Virtual Lab is the resource and lab configuration feature within VIRTEST, the system telecom test engineers use to define their physical lab environments, manage test equipment, and establish the connections between test beds and devices under test (DUT).
Before a test case can run, engineers need to declare what equipment exists in their lab, how it's connected, and what's available to schedule. Virtual Lab is that declaration layer, and in a platform serving labs with 400+ racks and dozens of concurrent test engineers, the UX of that layer matters enormously.
The existing Resources section had accumulated functionality over time without a coherent structure. Related settings lived in separate tabs, causing engineers to navigate back and forth to complete a single task. Equipment definitions were duplicated across views. And critically, there was no way to see the lab. Engineers configured connections in tables but had no visual representation of what those connections actually looked like in physical space.
For a platform whose entire purpose is simulating and testing real telecom environments, the absence of a visual topology view was a fundamental gap. Engineers were mentally mapping physical connections from rows of data, and making mistakes because of it.
Three problems to solve: restructure the information architecture, add visual topology, and simplify connection management without removing the depth power users needed.
The first task was restructuring the navigation. Related functionality was merged into logical groupings rather than leaving it scattered across independent tabs. The result was a two-tier structure:
- Definitions section - portable configurations that travel with the test setup: equipment definitions, testbed configurations, test line definitions. Things you define once and reuse.
- Lab Site section - physical instances and systems: the actual equipment in an actual location, with its actual connections. Things that are specific to a place.
This distinction, portable vs physical, resolved most of the navigation confusion. Engineers working on a new test setup go to Definitions. Engineers managing an active lab go to Lab Site. The tabs themselves now communicated their purpose.
The topology view and table view serve different mental models, and different tasks. The design supports both, with a persistent toggle in the top right so engineers can switch without losing context.
Managing RF connections between equipment is the most technically dense task in Virtual Lab. Each connection has a name, an enabled/disabled state, a description, and two endpoints, each with their own connector type. In a lab with 6 TMS units connecting to 6 RU units with cross-routing (any TMS can connect to any RU via different RF ports), the permutations multiply quickly.
The solution was a Properties panel that slides in from the right when a system or connection is selected, keeping the topology visible behind it rather than replacing it. The panel shows:
- System metadata (name, type, description, connector types)
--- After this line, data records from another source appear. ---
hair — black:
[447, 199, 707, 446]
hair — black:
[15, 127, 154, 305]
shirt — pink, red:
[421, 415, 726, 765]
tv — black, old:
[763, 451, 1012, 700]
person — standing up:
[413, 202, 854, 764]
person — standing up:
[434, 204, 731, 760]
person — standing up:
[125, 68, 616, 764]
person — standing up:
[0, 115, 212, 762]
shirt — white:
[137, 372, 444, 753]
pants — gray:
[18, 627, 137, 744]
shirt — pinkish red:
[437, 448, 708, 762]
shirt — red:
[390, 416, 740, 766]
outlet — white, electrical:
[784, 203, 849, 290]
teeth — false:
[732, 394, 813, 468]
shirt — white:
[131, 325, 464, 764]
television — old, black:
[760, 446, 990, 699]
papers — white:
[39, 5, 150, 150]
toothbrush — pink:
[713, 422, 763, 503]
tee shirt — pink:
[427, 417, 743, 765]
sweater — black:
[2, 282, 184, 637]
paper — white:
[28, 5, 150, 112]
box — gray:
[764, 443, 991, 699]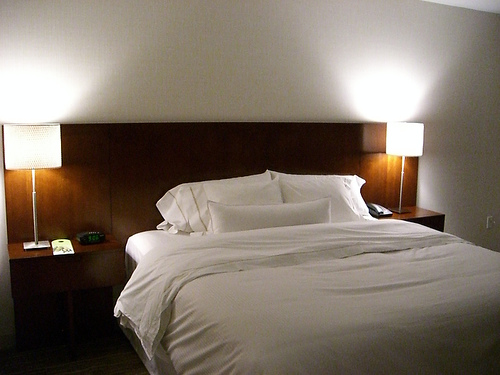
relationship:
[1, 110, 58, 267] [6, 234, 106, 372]
lamp on night stand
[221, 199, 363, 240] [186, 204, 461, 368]
pillow on bed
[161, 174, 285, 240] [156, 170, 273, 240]
pillowcase on pillow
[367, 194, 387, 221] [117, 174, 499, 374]
phone by bed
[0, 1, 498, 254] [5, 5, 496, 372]
wall in room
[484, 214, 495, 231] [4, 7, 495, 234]
outlet on wall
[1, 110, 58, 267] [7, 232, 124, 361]
lamp on desk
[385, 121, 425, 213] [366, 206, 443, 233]
lamp on desk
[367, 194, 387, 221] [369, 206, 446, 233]
phone on desk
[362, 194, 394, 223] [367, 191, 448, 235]
gray phone sitting on night stand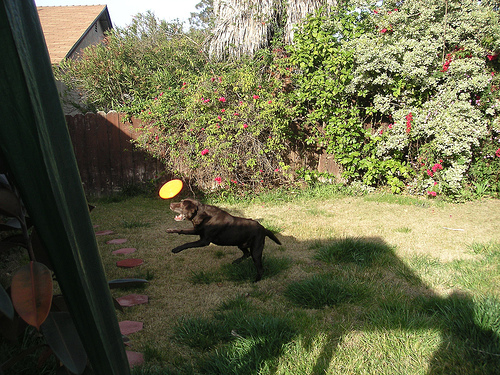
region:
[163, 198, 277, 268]
the dog is black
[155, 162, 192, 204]
the Frisbee is yellow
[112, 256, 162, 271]
the steeping stone is red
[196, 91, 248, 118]
the flowers on the bush are pink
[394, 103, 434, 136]
the flowers on the bush is reddish pink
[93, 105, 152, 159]
the fence is brown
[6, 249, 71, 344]
the leaf is orange and green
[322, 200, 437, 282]
the grass is light and dark in places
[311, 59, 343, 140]
the leaves on the bush are green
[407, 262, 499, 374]
the shadow is of a person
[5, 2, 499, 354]
a scene happening during the day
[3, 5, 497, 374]
a scene outside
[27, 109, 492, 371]
place in someone's backyard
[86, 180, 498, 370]
a green yard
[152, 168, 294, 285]
a black dog grabbing a yellow frisbee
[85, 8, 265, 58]
the sky with white clouds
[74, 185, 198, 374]
some stepping stones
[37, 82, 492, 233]
a brown fence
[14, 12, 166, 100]
a building in background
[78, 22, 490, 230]
some green bushes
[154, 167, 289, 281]
Dog is playing in the yard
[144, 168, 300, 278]
The dog is black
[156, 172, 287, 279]
The dog is big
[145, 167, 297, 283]
The dog is about to catch a frisbee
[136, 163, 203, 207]
The frisbee is yellow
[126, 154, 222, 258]
The frisbee is in the air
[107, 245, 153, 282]
The frisbee is on the ground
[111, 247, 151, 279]
The frisbee is red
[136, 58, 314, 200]
The Bottle Brush is in bloom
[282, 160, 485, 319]
The yard has a dead spot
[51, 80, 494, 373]
a scene in the backyard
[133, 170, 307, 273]
a black dog grabbing a Frisbee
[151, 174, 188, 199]
a yellow Frisbee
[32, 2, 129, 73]
another house in the background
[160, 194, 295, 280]
a large black dog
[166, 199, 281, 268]
a large black dog jumping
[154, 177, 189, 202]
a yellow frisbee in flight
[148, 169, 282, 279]
a dog chasing yellow frisbee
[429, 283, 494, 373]
a shadow of a person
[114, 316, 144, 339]
a concrete stepping stone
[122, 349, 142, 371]
a concrete stepping stone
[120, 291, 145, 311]
a concrete stepping stone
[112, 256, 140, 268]
a concrete stepping stone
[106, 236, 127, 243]
a concrete stepping stone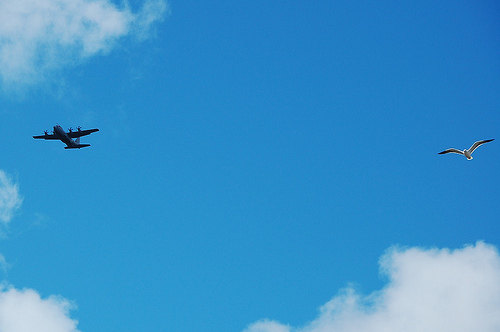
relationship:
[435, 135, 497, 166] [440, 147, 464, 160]
seagull has wing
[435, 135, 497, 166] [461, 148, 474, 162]
seagull has body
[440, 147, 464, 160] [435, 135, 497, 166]
wing extended from seagull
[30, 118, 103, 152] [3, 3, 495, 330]
airplane in sky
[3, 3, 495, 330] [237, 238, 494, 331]
sky behind cloud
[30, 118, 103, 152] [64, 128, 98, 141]
airplane has wing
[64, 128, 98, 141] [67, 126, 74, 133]
wing has prop engine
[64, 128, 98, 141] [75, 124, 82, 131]
wing has prop engine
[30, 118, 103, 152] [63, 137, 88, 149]
airplane has tail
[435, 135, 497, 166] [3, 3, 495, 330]
seagull soaring in sky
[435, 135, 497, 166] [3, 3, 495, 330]
seagull flying in sky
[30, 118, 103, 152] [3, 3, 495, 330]
airplane flying in sky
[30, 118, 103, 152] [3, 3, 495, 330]
airplane soaring in sky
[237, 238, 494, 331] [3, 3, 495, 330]
cloud in sky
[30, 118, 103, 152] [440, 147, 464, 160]
airplane has wing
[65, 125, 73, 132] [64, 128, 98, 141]
propeller on side of wing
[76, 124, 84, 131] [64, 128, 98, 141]
propeller on side of wing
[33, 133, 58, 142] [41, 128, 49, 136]
wing has propeller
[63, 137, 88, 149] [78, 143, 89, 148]
tail has wing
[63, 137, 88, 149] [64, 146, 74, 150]
tail has wing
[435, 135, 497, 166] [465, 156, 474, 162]
seagull has tail feathers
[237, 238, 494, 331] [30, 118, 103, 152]
cloud under airplane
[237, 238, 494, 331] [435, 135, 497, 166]
cloud under seagull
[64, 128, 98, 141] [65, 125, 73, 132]
wing has propeller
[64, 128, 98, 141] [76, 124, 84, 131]
wing has propeller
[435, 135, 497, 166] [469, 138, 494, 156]
seagull has wing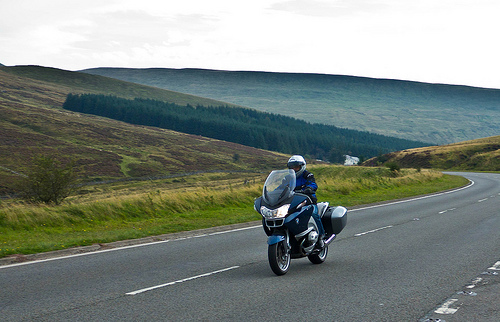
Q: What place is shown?
A: It is a field.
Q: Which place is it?
A: It is a field.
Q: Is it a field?
A: Yes, it is a field.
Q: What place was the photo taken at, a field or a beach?
A: It was taken at a field.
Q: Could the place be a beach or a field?
A: It is a field.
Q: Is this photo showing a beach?
A: No, the picture is showing a field.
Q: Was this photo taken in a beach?
A: No, the picture was taken in a field.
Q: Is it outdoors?
A: Yes, it is outdoors.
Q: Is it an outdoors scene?
A: Yes, it is outdoors.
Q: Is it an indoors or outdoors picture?
A: It is outdoors.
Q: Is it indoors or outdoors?
A: It is outdoors.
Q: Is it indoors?
A: No, it is outdoors.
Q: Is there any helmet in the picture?
A: Yes, there is a helmet.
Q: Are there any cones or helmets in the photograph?
A: Yes, there is a helmet.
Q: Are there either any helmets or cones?
A: Yes, there is a helmet.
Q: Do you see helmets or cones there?
A: Yes, there is a helmet.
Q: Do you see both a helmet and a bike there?
A: Yes, there are both a helmet and a bike.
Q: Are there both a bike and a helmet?
A: Yes, there are both a helmet and a bike.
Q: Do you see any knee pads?
A: No, there are no knee pads.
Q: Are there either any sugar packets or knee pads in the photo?
A: No, there are no knee pads or sugar packets.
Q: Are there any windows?
A: Yes, there is a window.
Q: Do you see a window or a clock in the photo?
A: Yes, there is a window.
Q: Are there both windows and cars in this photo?
A: No, there is a window but no cars.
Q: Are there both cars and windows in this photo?
A: No, there is a window but no cars.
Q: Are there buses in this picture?
A: No, there are no buses.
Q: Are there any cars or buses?
A: No, there are no buses or cars.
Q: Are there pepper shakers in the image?
A: No, there are no pepper shakers.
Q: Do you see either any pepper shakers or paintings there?
A: No, there are no pepper shakers or paintings.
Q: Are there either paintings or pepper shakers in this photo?
A: No, there are no pepper shakers or paintings.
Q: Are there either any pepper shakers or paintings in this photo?
A: No, there are no pepper shakers or paintings.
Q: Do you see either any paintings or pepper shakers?
A: No, there are no pepper shakers or paintings.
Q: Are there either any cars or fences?
A: No, there are no fences or cars.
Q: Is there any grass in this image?
A: Yes, there is grass.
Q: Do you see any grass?
A: Yes, there is grass.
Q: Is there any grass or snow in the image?
A: Yes, there is grass.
- All connections for that system, each expandable to show full endpoint detail
- Enable/disable toggle per connection, so engineers can temporarily disable a connection without deleting it
- Inline Add button to create a new connection from the same panel
The visual topology view positioned VIRTEST as a comprehensive lab management solution, the ability to see the physical lab rather than infer it from tables was a clear differentiator from competing platforms. Stakeholders identified this as one of the feature's strongest selling points during review.
The IA restructure delivered clearer user pathways through the platform. Engineers who previously needed to visit multiple tabs to complete a lab configuration task could complete the same task within a single section. Duplicate information entry was eliminated by linking Definitions to Lab Site instances rather than requiring engineers to re-enter shared properties.
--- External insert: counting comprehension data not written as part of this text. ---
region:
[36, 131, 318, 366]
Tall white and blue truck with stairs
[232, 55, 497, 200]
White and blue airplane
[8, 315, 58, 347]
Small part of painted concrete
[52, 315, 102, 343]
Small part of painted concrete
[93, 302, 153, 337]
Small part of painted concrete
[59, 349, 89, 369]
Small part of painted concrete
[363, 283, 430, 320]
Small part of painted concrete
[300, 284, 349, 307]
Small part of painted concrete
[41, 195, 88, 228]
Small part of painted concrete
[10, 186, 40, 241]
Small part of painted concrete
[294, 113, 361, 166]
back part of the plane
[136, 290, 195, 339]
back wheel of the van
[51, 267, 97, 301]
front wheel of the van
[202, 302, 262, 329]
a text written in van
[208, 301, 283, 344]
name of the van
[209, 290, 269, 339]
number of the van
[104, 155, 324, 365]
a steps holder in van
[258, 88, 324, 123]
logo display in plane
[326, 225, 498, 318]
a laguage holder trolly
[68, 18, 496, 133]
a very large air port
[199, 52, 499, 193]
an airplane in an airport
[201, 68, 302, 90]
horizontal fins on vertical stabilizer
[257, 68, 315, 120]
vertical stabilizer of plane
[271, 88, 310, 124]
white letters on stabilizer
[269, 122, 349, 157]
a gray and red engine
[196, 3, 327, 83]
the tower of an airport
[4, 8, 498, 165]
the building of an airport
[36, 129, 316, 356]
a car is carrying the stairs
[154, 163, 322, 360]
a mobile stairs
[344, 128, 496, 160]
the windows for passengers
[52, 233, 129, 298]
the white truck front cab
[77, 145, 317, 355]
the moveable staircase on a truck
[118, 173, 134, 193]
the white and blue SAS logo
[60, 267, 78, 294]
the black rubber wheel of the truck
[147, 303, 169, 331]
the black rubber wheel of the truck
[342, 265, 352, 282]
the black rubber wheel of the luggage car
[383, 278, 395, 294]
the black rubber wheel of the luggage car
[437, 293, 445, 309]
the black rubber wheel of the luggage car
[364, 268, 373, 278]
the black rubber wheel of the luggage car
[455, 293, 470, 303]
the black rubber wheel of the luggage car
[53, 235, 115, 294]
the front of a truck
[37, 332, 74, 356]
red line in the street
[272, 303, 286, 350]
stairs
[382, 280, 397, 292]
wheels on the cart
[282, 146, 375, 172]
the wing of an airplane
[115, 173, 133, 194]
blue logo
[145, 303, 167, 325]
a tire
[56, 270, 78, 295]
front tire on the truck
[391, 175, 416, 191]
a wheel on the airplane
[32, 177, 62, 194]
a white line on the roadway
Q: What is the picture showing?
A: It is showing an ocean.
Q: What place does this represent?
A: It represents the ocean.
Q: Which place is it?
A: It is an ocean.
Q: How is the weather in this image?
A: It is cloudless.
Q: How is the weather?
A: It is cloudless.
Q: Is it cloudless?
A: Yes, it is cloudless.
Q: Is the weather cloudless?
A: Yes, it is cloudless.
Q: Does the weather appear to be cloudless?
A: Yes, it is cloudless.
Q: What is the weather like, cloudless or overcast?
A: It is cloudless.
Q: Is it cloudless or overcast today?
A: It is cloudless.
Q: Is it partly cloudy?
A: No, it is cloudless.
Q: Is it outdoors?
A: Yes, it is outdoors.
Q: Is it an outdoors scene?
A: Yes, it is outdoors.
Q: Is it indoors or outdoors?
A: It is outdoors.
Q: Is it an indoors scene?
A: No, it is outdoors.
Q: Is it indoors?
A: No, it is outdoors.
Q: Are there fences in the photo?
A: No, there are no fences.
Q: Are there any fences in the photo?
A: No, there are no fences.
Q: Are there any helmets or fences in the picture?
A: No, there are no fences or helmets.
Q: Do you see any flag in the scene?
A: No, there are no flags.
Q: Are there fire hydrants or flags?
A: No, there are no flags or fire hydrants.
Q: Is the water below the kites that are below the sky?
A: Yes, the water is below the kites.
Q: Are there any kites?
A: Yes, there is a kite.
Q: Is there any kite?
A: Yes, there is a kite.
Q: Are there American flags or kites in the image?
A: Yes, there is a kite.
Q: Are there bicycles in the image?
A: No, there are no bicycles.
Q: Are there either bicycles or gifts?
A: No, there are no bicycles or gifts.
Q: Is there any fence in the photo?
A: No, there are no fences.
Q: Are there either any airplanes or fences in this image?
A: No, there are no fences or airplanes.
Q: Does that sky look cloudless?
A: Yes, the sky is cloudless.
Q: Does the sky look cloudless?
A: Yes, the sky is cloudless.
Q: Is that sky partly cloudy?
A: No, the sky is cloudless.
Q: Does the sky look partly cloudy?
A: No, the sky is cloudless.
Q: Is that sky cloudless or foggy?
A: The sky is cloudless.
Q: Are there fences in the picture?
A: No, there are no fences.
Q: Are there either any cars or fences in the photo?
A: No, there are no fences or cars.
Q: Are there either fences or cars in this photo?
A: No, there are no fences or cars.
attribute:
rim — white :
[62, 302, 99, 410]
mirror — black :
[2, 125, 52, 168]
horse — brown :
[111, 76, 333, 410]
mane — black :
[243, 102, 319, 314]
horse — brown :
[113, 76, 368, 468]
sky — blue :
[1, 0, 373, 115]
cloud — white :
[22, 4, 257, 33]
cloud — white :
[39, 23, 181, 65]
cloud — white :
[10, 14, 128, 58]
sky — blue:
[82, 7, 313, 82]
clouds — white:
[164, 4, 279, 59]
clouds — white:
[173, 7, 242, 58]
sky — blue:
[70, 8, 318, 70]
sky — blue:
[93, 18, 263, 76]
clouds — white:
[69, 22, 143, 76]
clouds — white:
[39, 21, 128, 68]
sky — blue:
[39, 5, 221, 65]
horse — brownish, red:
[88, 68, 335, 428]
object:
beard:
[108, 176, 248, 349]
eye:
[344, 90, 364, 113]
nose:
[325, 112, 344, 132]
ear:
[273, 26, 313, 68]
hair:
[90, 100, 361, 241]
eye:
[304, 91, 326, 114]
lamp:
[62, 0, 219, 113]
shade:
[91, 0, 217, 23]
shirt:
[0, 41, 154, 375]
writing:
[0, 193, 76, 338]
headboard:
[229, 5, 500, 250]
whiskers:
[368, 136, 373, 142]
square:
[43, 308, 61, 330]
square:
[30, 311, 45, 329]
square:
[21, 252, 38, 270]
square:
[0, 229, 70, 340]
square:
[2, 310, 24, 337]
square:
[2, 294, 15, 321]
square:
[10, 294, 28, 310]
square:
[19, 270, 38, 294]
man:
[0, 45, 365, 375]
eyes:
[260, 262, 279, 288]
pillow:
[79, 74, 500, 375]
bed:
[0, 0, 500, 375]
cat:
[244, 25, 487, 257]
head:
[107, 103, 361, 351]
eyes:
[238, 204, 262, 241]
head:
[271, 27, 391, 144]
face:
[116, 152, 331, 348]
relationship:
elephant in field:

The Properties panel pattern showing context alongside the topology rather than replacing was subsequently adopted as a platform-wide pattern in VIRTEST, applied to other features that needed to surface detail without losing spatial context.
"The topology view wasn't just a visual feature, it changed how engineers thought about their labs. Once they could see the connections, they stopped making routing errors they'd been making for years."
Visualization changes behavior, not just perception. Adding a topology view wasn't cosmetic, it fundamentally changed how engineers interacted with their lab configurations. Errors that were invisible in table form became immediately obvious in the diagram. The best UX improvement here wasn't a better form; it was showing the data differently.
Two mental models require two views. The instinct is to pick one canonical view and optimize it. The reality in enterprise tools is that different tasks require different data organizations. A topology is useless for bulk auditing; a table is useless for understanding physical routing. Supporting both isn't redundancy, it's recognizing that the same data serves different purposes.
Scalability has to be designed in from the start. A lab with 6 TMS units and 6 RU units is manageable in almost any design. A lab with 400+ racks is not. Every design decision, from the panel system to the expandable groups to the view toggle, was made with the large-lab case in mind, even when the demo always used Lab 1.